Arrêter le robinet
Toujours percutant, le « Zapping » de Canal + propose son décryptage du petit écran.
dans l’hebdo N° 1196 Acheter ce numéro
Ce lundi 19 mars, après avoir repris largement la marche du Front de gauche vers la Bastille à Paris, le « Zapping » de Canal + s’achève par une observation de Mathieu Madenian, humoriste chez Drucker, décernant le prix du « pire fils de la semaine » à Louis Sarkozy. Lequel, « 15 ans, a jeté des tomates et des billes sur un gardien de la paix à l’Élysée. Son papa l’a traité de “garnement facétieux”… Tu as de la chance, Louis, de ne pas t’appeler Mamadou et de ne pas vivre à La Courneuve, car sinon tu aurais été traité de délinquant récidiviste et tu aurais été expulsé sur le champ » .
Le « Zapping » s’ouvre le lendemain sur Marine Le Pen au micro de Jean-Jacques Bourdin sur RMC, jugeant que la régularisation des sans-papiers, prônée par Mélenchon, équivaut « à une submersion migratoire » . Se succèdent des images de la tuerie à Toulouse, les déclarations de Sarkozy puis celles de Hollande. Revient Marine Le Pen, à l’occasion de son meeting en Corse : « Sous prétexte de non-discrimination, nos enfants finissent par apprendre l’histoire de l’islam avant d’apprendre l’histoire de la chrétienté. » Tonnerre d’applaudissements.

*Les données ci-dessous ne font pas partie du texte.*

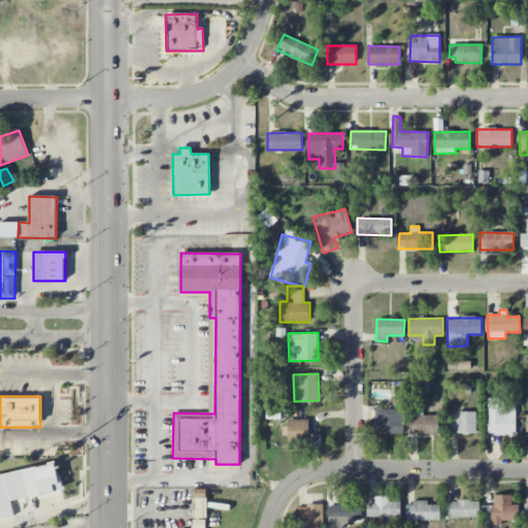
[(487,434),(516,435),(516,405),(504,405),(504,398),(488,398),(487,434)]
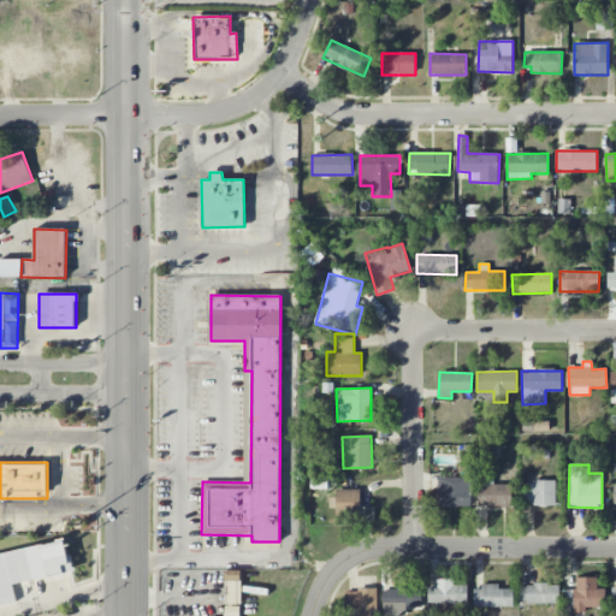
[(437,507),(472,507),(472,478),(438,477),(437,507)]
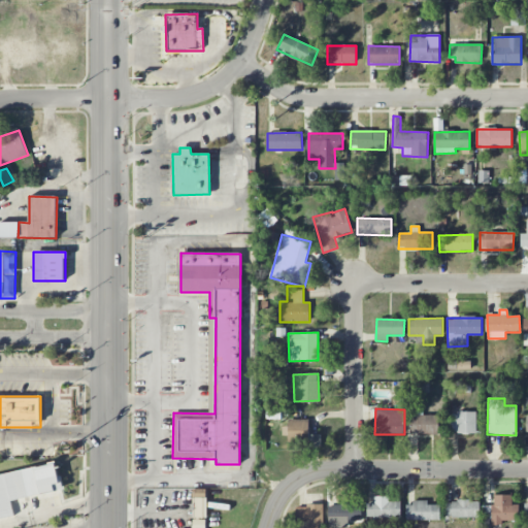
[(451,413),(452,433),(476,432),(475,413),(451,413)]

Le mercredi 21 mars, le « Zapping » commence sur les propos d’un patient en hôpital psychiatrique, qui a « peur de se retrouver dehors parce que le monde va mal » . Puis Sarkozy de déclarer à des écoliers que le drame de Toulouse aurait pu se passer « dans [leur] école, avec le même assassin » . Dans « Ce soir ou jamais » , le philosophe Bernard Stiegler lui répond : « Sarkozy a dit des choses absurdes aux enfants, en exploitant leur angoisse, en le disant à leurs parents, qui sont des électeurs. C’est effroyable, consternant et révoltant. » Suit un extrait des Guignols. Sarkozy, Guéant et Hortefeux se recueillant en silence. « C’est vrai que ça fait du bien quand ils se taisent » , assène PPDA.
Le lendemain encore, tandis que le Sarko show continue, les Guignols mettent en scène Hortefeux et Guéant chantant de joie : « C’est un Arabe ! C’est un Arabe ! » , puis Le Pen, père et fille : « C’est pas un néonazi ! C’est pas un néonazi ! » Quelques images plus tard, Marine Le Pen poursuit : « Peut-être qu’il va falloir parler de la peur dans laquelle vit notre pays. »
Éclairé, éclairant. Le « Zapping » puise dans le quotidien de toutes les télés. Il se sert au robinet des infos, du divertissement, du documentaire, de l’infotainment. Il retient ce qu’il veut bien. Pour livrer chaque jour vingt-quatre heures de télévision en six minutes. Six minutes foisonnantes, ramassées par une équipe de onze zappeurs arc-boutés sur le petit écran, sous la houlette de Patrick Menais (depuis le début, en 1989). Un exercice de funambule. À la manière d’un plan de coupe dans un débat présidentiel, il propose une lecture, un décryptage implacable de la télévision, mais aussi de l’actualité. À ne pas regarder comme un bêtisier. Dans l’essentiel côtoyant le dérisoire, la frivolité succédant à l’intelligence, chaque numéro a sa hiérarchisation, ses résonances, ses enchaînements. Rien n’est innocent.
Le 16 mars, le « Zapping » mettait l’accent sur les ouvriers d’ArcelorMittal subissant les gaz lacrymogènes des CRS, puis Sarkozy leur proposant un rendez-vous au lundi suivant, et enfin Nagui déconnant dans son émission « N’oubliez pas les paroles » , goguenard, roublard. Pas de hasard dans ce montage. Ce numéro se terminait par les images d’un reportage sur un fétichiste prêt à verser 100 euros à une femme pour lui lécher les pieds.
Ce soir-là, au « Grand Journal » , Nicolas Sarkozy est l’invité. Appelé à commenter ce zapping, il s’étonne de ces images d’un « accro au sexe » , se demande s’il est « invité sur le plateau » , si « ce n’est pas un comédien » . Il est stupéfait. À l’évidence, lui qui se targue de bien connaître la télévision, il découvre un programme, créé voilà vingt-trois ans. Il n’a pas vu non plus l’allusion à son ami Georges Tron. C’est peut-être parce que dans le flux des images tombant dru sur le quotidien du petit écran, le zapping donne du sens aux images.